Une observation en binôme et un bilan partagé

Se connaitre davantage, mais aussi détendre l’atmosphère

C’est Valéry qui mène la danse et rythme la session. Initiative originale, il propose aux candidats, avant de commencer, un exercice d’inclusion : chacun, à tour de rôle, doit raconter un mensonge et deux vérités, l’occasion pour les candidats de se connaitre davantage, mais aussi de détendre l’atmosphère.

L’objet de ma présence est d’étudier les comportements et de voir si ces futurs étudiants, issus de prépas, savent travailler en groupe.
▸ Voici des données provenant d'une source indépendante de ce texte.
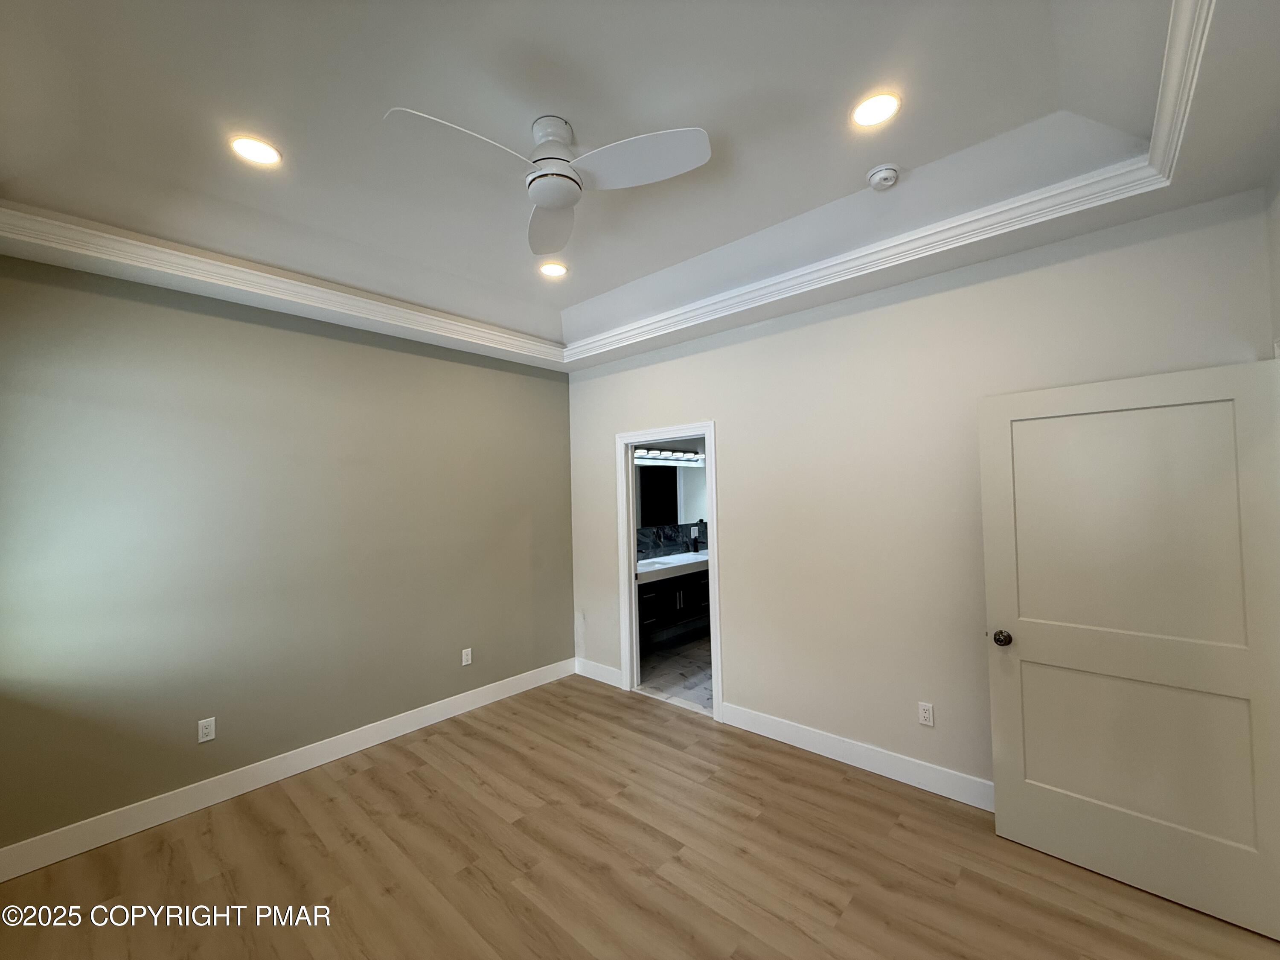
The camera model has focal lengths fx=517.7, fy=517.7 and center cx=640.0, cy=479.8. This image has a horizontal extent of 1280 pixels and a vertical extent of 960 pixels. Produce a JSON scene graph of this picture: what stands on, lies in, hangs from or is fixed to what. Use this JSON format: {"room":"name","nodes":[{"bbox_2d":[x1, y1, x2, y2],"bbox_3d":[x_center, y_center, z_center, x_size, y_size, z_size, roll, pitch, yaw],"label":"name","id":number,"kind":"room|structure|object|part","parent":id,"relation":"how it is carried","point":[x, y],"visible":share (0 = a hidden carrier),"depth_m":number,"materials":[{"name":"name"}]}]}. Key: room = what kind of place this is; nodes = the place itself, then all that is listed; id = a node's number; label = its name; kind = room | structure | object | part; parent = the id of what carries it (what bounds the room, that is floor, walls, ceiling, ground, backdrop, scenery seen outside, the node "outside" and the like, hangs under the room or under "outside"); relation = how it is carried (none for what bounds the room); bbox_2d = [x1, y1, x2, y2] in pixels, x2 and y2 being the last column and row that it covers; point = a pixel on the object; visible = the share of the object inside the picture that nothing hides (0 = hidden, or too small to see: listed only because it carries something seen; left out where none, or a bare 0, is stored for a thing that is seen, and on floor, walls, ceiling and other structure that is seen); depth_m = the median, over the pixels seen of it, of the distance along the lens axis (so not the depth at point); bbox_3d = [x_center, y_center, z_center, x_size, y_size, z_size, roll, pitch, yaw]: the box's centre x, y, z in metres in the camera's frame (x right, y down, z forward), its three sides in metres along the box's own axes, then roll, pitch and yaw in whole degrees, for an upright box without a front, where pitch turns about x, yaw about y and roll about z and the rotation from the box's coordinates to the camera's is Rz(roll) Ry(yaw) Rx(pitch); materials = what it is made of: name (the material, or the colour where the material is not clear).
{"room":"bedroom","nodes":[
{"label":"bedroom","id":0,"kind":"room"},
{"bbox_2d":[0,250,572,856],"bbox_3d":[-1.903,0.198,3.344,0.122,3.068,3.870,-3,-2,42],"label":"left wall","id":1,"kind":"structure","parent":0,"point":[319,342],"depth_m":2.87,"materials":[{"name":"paint"}]},
{"bbox_2d":[197,716,215,742],"bbox_3d":[-2.322,1.336,2.771,0.008,0.115,0.071,-3,-2,42],"label":"wall outlet","id":2,"kind":"object","parent":1,"relation":"attached to","point":[210,730],"visible":0.99,"depth_m":2.77,"materials":[{"name":"white plastic"}]},
{"bbox_2d":[0,658,574,881],"bbox_3d":[-1.812,1.658,3.261,0.015,0.133,3.590,-3,-2,42],"label":"baseboard","id":3,"kind":"structure","parent":1,"relation":"attached to","point":[462,700],"depth_m":2.83,"materials":[{"name":"white paint"}]},
{"bbox_2d":[460,647,472,665],"bbox_3d":[-1.310,1.338,3.912,0.009,0.117,0.073,-3,-2,42],"label":"wall outlet","id":4,"kind":"object","parent":1,"relation":"attached to","point":[465,662],"visible":0.99,"depth_m":3.91,"materials":[{"name":"white plastic"}]},
{"bbox_2d":[0,673,1279,959],"bbox_3d":[-0.198,1.706,1.786,4.659,0.100,4.204,-3,-2,42],"label":"floor","id":5,"kind":"structure","parent":0,"point":[581,722],"depth_m":2.22,"materials":[{"name":"brown wood"}]},
{"bbox_2d":[0,0,1279,375],"bbox_3d":[-0.361,-1.276,2.067,4.524,0.287,4.044,-3,-2,42],"label":"ceiling","id":6,"kind":"structure","parent":0,"point":[586,294],"depth_m":1.91,"materials":[{"name":"white paint"}]},
{"bbox_2d":[229,135,282,166],"bbox_3d":[-1.514,-1.293,2.041,0.181,0.009,0.180,-3,-2,42],"label":"recessed light","id":7,"kind":"object","parent":6,"relation":"in","point":[253,149],"visible":0.99,"depth_m":2.03,"materials":[{"name":"white plastic"}]},
{"bbox_2d":[383,107,712,252],"bbox_3d":[-0.312,-1.164,1.859,0.985,0.279,0.974,-1,-2,5],"label":"ceiling fan","id":8,"kind":"object","parent":6,"relation":"hanging from","point":[533,189],"visible":0.99,"depth_m":1.83,"materials":[{"name":"white plastic"}]},
{"bbox_3d":[-0.594,-1.083,1.736,0.287,0.039,0.495,-3,-2,42],"label":"blade","id":9,"kind":"part","parent":8,"relation":"part of","materials":[{"name":"white plastic"}]},
{"bbox_3d":[-0.372,-1.062,2.188,0.295,0.062,0.546,-2,-1,-6],"label":"fan blade","id":10,"kind":"part","parent":8,"relation":"part of","materials":[{"name":"white plastic"}]},
{"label":"motor housing","id":11,"kind":"part","parent":8,"relation":"part of","materials":[{"name":"white metal"}]},
{"bbox_3d":[-0.016,-1.099,1.815,0.464,0.037,0.387,-3,-2,42],"label":"blade","id":12,"kind":"part","parent":8,"relation":"part of","materials":[{"name":"white plastic"}]},
{"bbox_2d":[538,260,567,277],"bbox_3d":[-0.536,-1.291,3.182,0.182,0.009,0.182,-3,-2,42],"label":"recessed light","id":13,"kind":"object","parent":6,"relation":"in","point":[557,270],"visible":0.98,"depth_m":3.17,"materials":[{"name":"white plastic"}]},
{"bbox_2d":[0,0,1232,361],"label":"crown molding","id":14,"kind":"structure","parent":6,"relation":"attached to","point":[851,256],"depth_m":2.51,"materials":[{"name":"white paint"}]},
{"bbox_2d":[851,92,901,127],"bbox_3d":[0.858,-1.348,1.893,0.180,0.008,0.179,-3,-2,42],"label":"recessed light","id":15,"kind":"object","parent":6,"relation":"in","point":[881,109],"visible":0.99,"depth_m":1.88,"materials":[{"name":"white plastic"}]},
{"bbox_2d":[866,163,899,190],"bbox_3d":[1.045,-1.296,2.235,0.136,0.047,0.136,-3,-2,42],"label":"smoke detector","id":16,"kind":"object","parent":6,"relation":"attached to","point":[891,173],"visible":0.98,"depth_m":2.20,"materials":[{"name":"white plastic"}]},
{"bbox_2d":[631,436,709,562],"bbox_3d":[0.388,0.420,6.130,0.122,2.623,3.130,-3,-2,42],"label":"bathroom wall","id":17,"kind":"structure","parent":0,"point":[687,445],"depth_m":6.16,"materials":[{"name":"grey"}]},
{"bbox_2d":[632,447,704,464],"bbox_3d":[0.336,-0.285,5.906,0.160,0.113,1.365,-3,-2,42],"label":"vanity light","id":18,"kind":"object","parent":17,"relation":"attached to","point":[658,455],"visible":0.67,"depth_m":5.90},
{"bbox_2d":[633,521,708,559],"bbox_3d":[0.292,0.683,5.955,0.015,0.341,2.553,-3,-2,42],"label":"backsplash","id":19,"kind":"structure","parent":17,"relation":"attached to","point":[695,525],"depth_m":5.98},
{"bbox_2d":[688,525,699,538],"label":"wall outlet","id":20,"kind":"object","parent":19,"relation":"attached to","point":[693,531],"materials":[{"name":"white plastic"}]},
{"bbox_2d":[634,456,708,527],"bbox_3d":[0.260,0.151,5.904,0.008,0.749,1.896,-3,-2,42],"label":"bathroom mirror","id":21,"kind":"object","parent":17,"relation":"attached to","point":[690,504],"visible":0.57,"depth_m":5.99,"materials":[{"name":"mirror"}]},
{"bbox_2d":[638,566,710,643],"bbox_3d":[0.448,1.243,5.695,0.555,0.840,2.281,-3,-2,42],"label":"bathroom vanity","id":22,"kind":"object","parent":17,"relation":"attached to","point":[663,587],"visible":0.41,"depth_m":5.29,"materials":[{"name":"black wood"}]},
{"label":"cabinet door","id":23,"kind":"part","parent":22,"relation":"part of","materials":[{"name":"black wood"}]},
{"bbox_2d":[636,549,709,581],"bbox_3d":[0.388,0.913,5.676,0.653,0.124,1.832,-3,-2,42],"label":"vanity countertop","id":24,"kind":"structure","parent":22,"relation":"on","point":[647,563],"depth_m":5.37,"materials":[{"name":"white stone"}]},
{"bbox_2d":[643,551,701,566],"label":"sink","id":25,"kind":"object","parent":24,"relation":"in","point":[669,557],"visible":0.49,"depth_m":5.80,"materials":[{"name":"white ceramic"}]},
{"bbox_2d":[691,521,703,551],"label":"faucet","id":26,"kind":"object","parent":24,"relation":"on","point":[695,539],"visible":1,"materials":[{"name":"black metal"}]},
{"bbox_2d":[637,629,713,712],"bbox_3d":[0.944,1.750,5.037,2.321,0.086,2.671,-3,-2,42],"label":"bathroom floor","id":27,"kind":"structure","parent":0,"point":[663,654],"depth_m":4.62,"materials":[{"name":"grey tile"}]},
{"bbox_2d":[565,187,1275,797],"bbox_3d":[0.924,0.139,3.398,4.343,3.089,0.121,-3,-2,42],"label":"right wall","id":28,"kind":"structure","parent":0,"point":[740,670],"depth_m":2.90,"materials":[{"name":"paint"}]},
{"bbox_2d":[575,657,623,687],"bbox_3d":[-0.376,1.656,4.477,0.581,0.132,0.015,-3,-2,42],"label":"baseboard","id":29,"kind":"structure","parent":28,"relation":"attached to","point":[608,673],"depth_m":4.45,"materials":[{"name":"white paint"}]},
{"bbox_2d":[614,420,723,722],"bbox_3d":[0.240,0.645,3.992,0.969,2.120,0.162,-3,-2,42],"label":"door frame","id":30,"kind":"structure","parent":28,"relation":"in","point":[714,614],"depth_m":4.14,"materials":[{"name":"white paint"}]},
{"bbox_2d":[718,702,992,810],"bbox_3d":[1.399,1.583,2.866,2.301,0.132,0.015,-3,-2,42],"label":"baseboard","id":31,"kind":"structure","parent":28,"relation":"attached to","point":[820,738],"depth_m":2.95,"materials":[{"name":"white paint"}]},
{"bbox_2d":[917,701,934,726],"bbox_3d":[1.525,1.249,2.763,0.071,0.115,0.008,-3,-2,42],"label":"wall outlet","id":32,"kind":"object","parent":28,"relation":"attached to","point":[923,714],"visible":0.99,"depth_m":2.76,"materials":[{"name":"white plastic"}]},
{"bbox_2d":[1264,165,1279,358],"bbox_3d":[1.279,0.002,0.609,0.119,3.073,3.668,-3,-2,42],"label":"right wall","id":33,"kind":"structure","parent":0,"point":[1278,286],"depth_m":1.92,"materials":[{"name":"white paint"}]},
{"bbox_2d":[977,356,1279,940],"bbox_3d":[1.940,0.600,2.092,0.907,2.013,0.171,-3,-2,42],"label":"door","id":34,"kind":"structure","parent":33,"relation":"attached to","point":[1024,654],"depth_m":2.04,"materials":[{"name":"white paint"}]},
{"bbox_3d":[1.662,0.727,2.398,0.072,0.065,0.087,-3,-2,42],"label":"doorknob","id":35,"kind":"part","parent":34,"relation":"part of","materials":[{"name":"metal"}]},
{"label":"panel","id":36,"kind":"part","parent":34,"relation":"part of","materials":[{"name":"paint"}]}
]}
S’écoutent-ils ? Prennent-ils le temps de réfléchir ? Y a-t-il un (ou plusieurs) leader ? Des absents ? Ce sont toutes ces questions qui orientent ma prise de note, et les notes que nous leur donnons, après concertation avec Valéry.

Notre bilan est similaire : le premier contingent de candidats fonctionne admirablement bien : ils s’écoutent, personne n’est écrasant, les idées fusent, le projet est bien construit, et la restitution claire. En revanche, le second groupe un peu moins, il n’y a pas de dynamisme et de réflexion commune, mais les observer a, en tout cas, été très instructif, je n’avais jamais été en situation de recul et d’observation. Et cela permet aussi de se questionner sur son propre comportement au sein d’un groupe.

La conclusion  

Elle est la même pour toutes trois  : il s’agit d’une expérience à réitérer d’urgence  ! Quelle chance d’être témoin des ambitions et passions des étudiants. Peut-être aujourd’hui comprenons-nous, encore un peu mieux, ce qui anime nos interlocuteurs, acteurs du quotidien de l’enseignement supérieur, qui s’investissent pour former et armer les professionnels de demain.